- Opening Delimiter -

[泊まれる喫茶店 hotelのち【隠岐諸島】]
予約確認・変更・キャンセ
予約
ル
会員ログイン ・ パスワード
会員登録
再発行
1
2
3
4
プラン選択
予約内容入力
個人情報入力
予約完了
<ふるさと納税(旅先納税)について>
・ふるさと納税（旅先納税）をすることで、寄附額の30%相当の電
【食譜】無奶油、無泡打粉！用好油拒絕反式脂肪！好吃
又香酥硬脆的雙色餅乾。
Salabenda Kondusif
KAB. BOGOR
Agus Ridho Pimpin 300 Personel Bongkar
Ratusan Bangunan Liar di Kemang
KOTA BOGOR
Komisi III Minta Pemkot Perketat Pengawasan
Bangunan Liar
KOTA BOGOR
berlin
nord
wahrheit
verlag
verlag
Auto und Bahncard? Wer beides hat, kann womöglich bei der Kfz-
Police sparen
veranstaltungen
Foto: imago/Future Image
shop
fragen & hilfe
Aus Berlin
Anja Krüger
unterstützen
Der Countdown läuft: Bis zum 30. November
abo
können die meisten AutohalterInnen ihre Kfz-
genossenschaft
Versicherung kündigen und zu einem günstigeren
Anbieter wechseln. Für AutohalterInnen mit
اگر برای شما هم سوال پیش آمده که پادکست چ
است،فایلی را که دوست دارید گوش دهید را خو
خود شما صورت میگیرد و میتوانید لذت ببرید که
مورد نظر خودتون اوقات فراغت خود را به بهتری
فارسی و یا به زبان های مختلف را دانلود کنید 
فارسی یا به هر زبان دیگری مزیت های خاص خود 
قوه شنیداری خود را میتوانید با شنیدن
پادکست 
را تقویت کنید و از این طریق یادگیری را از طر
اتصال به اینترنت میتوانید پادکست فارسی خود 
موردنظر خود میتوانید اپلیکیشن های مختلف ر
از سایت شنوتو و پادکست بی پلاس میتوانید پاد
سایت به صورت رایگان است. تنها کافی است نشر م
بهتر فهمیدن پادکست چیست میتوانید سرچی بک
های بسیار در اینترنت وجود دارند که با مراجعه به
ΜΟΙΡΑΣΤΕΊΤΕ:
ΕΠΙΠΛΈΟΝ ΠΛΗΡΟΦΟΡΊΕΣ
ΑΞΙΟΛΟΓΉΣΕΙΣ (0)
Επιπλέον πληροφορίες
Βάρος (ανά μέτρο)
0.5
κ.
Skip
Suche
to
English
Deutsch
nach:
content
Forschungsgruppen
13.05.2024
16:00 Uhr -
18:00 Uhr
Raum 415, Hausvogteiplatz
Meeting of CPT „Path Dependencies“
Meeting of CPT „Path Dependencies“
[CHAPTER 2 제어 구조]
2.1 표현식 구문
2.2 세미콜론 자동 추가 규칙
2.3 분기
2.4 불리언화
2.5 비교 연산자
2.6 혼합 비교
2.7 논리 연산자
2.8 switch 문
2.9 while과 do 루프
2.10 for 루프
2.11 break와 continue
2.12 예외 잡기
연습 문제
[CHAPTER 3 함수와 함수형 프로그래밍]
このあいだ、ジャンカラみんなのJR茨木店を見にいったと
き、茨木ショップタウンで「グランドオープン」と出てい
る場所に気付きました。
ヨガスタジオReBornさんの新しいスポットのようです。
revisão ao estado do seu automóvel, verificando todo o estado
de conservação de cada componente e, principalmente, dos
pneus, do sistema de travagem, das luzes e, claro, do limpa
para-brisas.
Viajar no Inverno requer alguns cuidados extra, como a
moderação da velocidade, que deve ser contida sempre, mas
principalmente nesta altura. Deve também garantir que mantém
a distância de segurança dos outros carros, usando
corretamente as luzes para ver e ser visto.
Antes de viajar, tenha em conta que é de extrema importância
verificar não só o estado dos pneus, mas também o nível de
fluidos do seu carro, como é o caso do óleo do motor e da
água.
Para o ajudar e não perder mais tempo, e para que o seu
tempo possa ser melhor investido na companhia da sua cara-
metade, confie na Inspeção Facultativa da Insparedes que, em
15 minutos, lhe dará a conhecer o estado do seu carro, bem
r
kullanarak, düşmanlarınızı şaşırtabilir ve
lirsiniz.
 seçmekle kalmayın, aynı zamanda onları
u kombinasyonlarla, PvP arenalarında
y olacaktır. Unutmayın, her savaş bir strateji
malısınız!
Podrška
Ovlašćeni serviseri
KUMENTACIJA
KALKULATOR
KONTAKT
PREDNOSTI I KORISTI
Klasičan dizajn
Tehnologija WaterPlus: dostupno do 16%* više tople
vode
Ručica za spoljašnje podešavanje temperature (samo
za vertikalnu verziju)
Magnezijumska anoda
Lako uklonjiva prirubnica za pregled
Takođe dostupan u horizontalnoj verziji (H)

- Closing Delimiter -

▸ WHAT TO DO: Each line from the beginning of the listing up to the line where "از سایت شنوتو و پادکست بی پلاس میتوانید پاد" appears needs to be given again exactly; please add nothing else.

▸ WRITTEN RESPONSE:
[泊まれる喫茶店 hotelのち【隠岐諸島】]
予約確認・変更・キャンセ
予約
ル
会員ログイン ・ パスワード
会員登録
再発行
1
2
3
4
プラン選択
予約内容入力
個人情報入力
予約完了
<ふるさと納税(旅先納税)について>
・ふるさと納税（旅先納税）をすることで、寄附額の30%相当の電
【食譜】無奶油、無泡打粉！用好油拒絕反式脂肪！好吃
又香酥硬脆的雙色餅乾。
Salabenda Kondusif
KAB. BOGOR
Agus Ridho Pimpin 300 Personel Bongkar
Ratusan Bangunan Liar di Kemang
KOTA BOGOR
Komisi III Minta Pemkot Perketat Pengawasan
Bangunan Liar
KOTA BOGOR
berlin
nord
wahrheit
verlag
verlag
Auto und Bahncard? Wer beides hat, kann womöglich bei der Kfz-
Police sparen
veranstaltungen
Foto: imago/Future Image
shop
fragen & hilfe
Aus Berlin
Anja Krüger
unterstützen
Der Countdown läuft: Bis zum 30. November
abo
können die meisten AutohalterInnen ihre Kfz-
genossenschaft
Versicherung kündigen und zu einem günstigeren
Anbieter wechseln. Für AutohalterInnen mit
اگر برای شما هم سوال پیش آمده که پادکست چ
است،فایلی را که دوست دارید گوش دهید را خو
خود شما صورت میگیرد و میتوانید لذت ببرید که
مورد نظر خودتون اوقات فراغت خود را به بهتری
فارسی و یا به زبان های مختلف را دانلود کنید 
فارسی یا به هر زبان دیگری مزیت های خاص خود 
قوه شنیداری خود را میتوانید با شنیدن
پادکست 
را تقویت کنید و از این طریق یادگیری را از طر
اتصال به اینترنت میتوانید پادکست فارسی خود 
موردنظر خود میتوانید اپلیکیشن های مختلف ر
از سایت شنوتو و پادکست بی پلاس میتوانید پاد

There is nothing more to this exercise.